• [DIRECTIONS] Count the lines in the listing below that contain the string "together", and give only that number.

─── EXTRACTED MATERIAL

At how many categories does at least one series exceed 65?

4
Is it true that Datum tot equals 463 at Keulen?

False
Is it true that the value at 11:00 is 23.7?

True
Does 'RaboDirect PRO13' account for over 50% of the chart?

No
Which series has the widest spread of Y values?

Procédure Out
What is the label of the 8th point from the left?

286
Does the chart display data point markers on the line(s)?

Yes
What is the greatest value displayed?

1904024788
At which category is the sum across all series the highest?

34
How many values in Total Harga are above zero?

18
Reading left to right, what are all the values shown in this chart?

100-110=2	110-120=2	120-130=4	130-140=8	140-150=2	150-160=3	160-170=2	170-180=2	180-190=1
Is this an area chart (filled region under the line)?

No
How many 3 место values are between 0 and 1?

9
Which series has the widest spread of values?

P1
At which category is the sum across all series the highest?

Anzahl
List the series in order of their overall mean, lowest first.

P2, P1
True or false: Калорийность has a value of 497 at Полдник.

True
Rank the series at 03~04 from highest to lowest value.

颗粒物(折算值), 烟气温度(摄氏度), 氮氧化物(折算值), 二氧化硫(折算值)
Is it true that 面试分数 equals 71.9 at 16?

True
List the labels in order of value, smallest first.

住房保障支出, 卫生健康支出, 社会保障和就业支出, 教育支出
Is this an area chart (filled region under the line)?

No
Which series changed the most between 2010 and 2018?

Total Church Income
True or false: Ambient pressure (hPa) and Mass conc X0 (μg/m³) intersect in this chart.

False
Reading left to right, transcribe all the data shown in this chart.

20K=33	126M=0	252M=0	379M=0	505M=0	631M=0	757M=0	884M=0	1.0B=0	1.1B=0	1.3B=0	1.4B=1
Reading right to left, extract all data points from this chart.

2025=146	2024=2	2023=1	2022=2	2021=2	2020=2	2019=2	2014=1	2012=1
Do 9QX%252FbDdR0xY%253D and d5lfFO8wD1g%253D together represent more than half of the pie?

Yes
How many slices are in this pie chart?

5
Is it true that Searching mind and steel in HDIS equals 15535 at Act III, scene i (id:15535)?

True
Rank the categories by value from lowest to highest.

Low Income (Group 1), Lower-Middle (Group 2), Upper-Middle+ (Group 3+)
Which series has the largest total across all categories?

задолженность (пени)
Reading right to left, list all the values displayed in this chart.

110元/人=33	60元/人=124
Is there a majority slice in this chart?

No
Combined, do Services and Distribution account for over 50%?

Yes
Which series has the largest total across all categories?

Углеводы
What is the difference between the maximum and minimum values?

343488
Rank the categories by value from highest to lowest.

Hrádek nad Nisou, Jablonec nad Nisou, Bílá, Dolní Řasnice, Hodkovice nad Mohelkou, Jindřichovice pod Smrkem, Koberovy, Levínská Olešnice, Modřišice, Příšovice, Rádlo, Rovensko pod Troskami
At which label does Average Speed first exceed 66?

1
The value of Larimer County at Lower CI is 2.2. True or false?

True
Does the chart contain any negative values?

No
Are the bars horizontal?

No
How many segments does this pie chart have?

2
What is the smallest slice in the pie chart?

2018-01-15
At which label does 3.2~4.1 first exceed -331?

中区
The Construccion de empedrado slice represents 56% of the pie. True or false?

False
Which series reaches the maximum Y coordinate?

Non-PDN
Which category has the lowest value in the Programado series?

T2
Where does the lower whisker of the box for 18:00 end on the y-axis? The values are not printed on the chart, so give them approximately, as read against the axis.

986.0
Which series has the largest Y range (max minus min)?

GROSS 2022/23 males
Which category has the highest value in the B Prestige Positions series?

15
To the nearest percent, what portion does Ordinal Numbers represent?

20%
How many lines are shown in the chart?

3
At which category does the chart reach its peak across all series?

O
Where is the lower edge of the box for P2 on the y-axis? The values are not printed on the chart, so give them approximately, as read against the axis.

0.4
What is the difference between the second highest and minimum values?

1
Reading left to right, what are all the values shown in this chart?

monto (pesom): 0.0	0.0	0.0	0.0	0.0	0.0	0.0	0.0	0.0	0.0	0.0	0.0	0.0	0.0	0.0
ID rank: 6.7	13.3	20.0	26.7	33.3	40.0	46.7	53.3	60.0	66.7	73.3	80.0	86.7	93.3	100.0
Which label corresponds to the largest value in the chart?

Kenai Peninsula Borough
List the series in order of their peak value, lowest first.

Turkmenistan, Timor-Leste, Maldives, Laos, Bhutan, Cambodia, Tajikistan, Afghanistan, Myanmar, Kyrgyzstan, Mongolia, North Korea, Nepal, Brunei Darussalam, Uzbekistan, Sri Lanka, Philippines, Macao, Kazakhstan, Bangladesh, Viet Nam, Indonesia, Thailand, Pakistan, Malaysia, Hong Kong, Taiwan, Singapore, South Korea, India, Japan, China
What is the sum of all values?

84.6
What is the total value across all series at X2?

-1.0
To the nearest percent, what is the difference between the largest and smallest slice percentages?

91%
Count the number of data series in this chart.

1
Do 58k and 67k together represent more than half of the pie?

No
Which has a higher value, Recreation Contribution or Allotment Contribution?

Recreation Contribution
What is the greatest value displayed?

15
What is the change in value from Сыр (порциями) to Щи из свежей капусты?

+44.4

──────

• [SOLUTION] 2